The Importance of Co-parenting – Part One
The definition of co-parenting as defined in the online Your Dictionary “is a process where two parents work together to raise a child even though they are divorced or separated and no longer live together. An example of co-parenting is when a divorced mother and father share legal and physical custody of a child.” Couples who have never married or even lived together but still share the birth or adoption of a child are also candidates for co-parenting. In fact, in the state of Florida where Family Law statutes use the phrase “In the best interest of the child” as their guideline, co-parenting or parallel-parenting is a requirement under the term “parental time-sharing” unless, for example, there is a situation where a parent is in jail, on drugs, or has been convicted of domestic violence.
Parental time-sharing involves evenly dividing the time spent with minor children both in overnights and time spent together with their child.
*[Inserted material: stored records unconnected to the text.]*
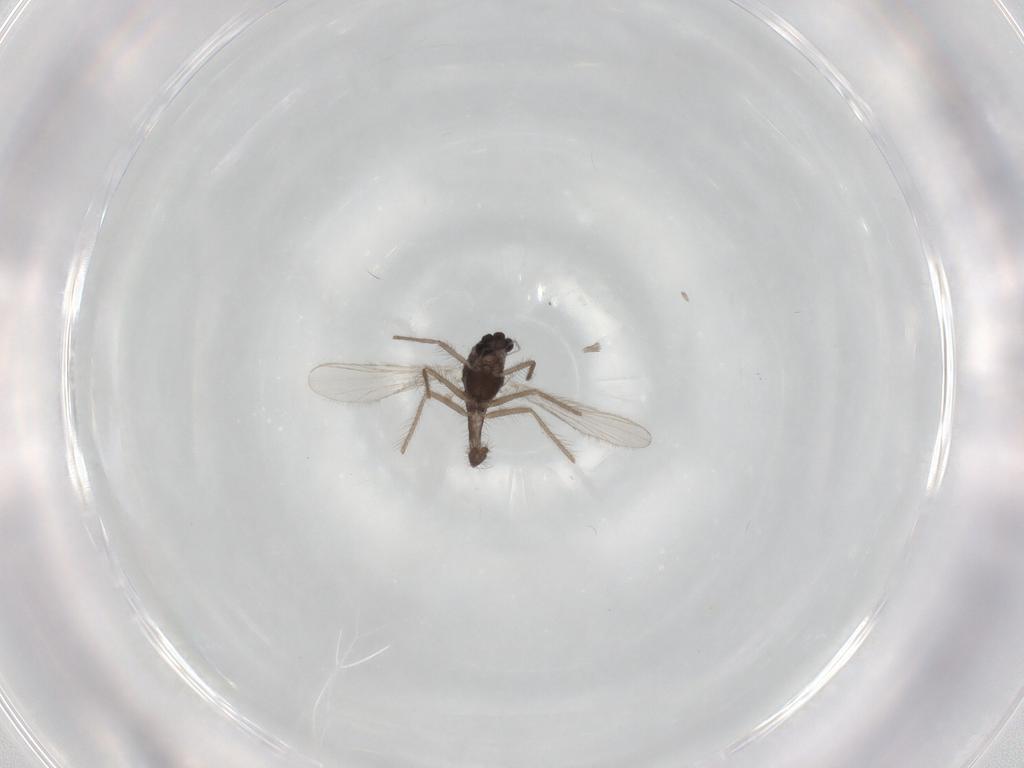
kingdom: Animalia
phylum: Arthropoda
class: Insecta
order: Diptera
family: Chironomidae
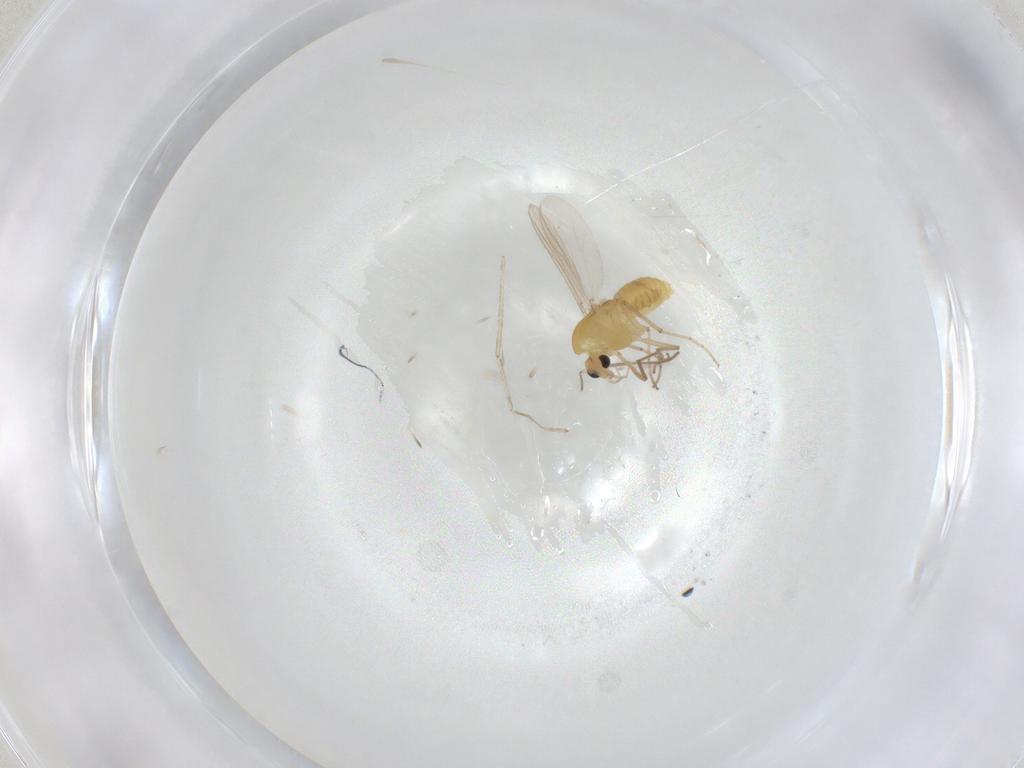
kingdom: Animalia
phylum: Arthropoda
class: Insecta
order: Diptera
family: Chironomidae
Before final adjudication for a dissolution of marriage (divorce) or child support of non-married parents a parenting plan must be drawn up which will detail, for example, how such things as means of communication between parents and parent and child, places of pick-up and drop-off, who is able to care for the child when a parent is not available, the schedule for overnights and time spent with each parent, and what school and/or childcare for preschoolers and after school care will be used. Additionally, all decisions regarding medical, educational, religious, and discipline for the minor child will be made by both parents deciding, together, what is best. In Florida, a parenting class approved by the state must be attended by each parent as a requirement for final adjudication for child support and/or dissolution of marriage.
But why is co-parenting so important now when for many years the legal term of child custody with primary custody going to one parent was in place? It seems so much simpler for the parents not to have to confer each time a decision affecting the minor child needs to be made. Too, sometimes one parent doesn’t really want to spend much time with their child as Florida law now requires. Research on the effects post separation has on the healthy development, physically, mentally, and spiritually of children has shown that without a doubt a child suffers who does not feel equally loved and cared for by each parent. Co-parenting, at its best, will give this security and assurance to a child’s development. This form of post separation child rearing is “in the best interest of the child”.
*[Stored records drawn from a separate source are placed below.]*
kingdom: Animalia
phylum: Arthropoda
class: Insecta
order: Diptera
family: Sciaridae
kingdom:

A word of caution, however. When parents cannot get along and there is continual conflict due to one or both parents frequent put-downs and accusations of the other parent, often in front of the child, co-parenting does not work well. Another option is now available in most states, including Florida, which is called “parallel-parenting”. Part two of this blog will address the reasons for parallel parenting and how it can work to better ensure the healthy development of children following a parental separation.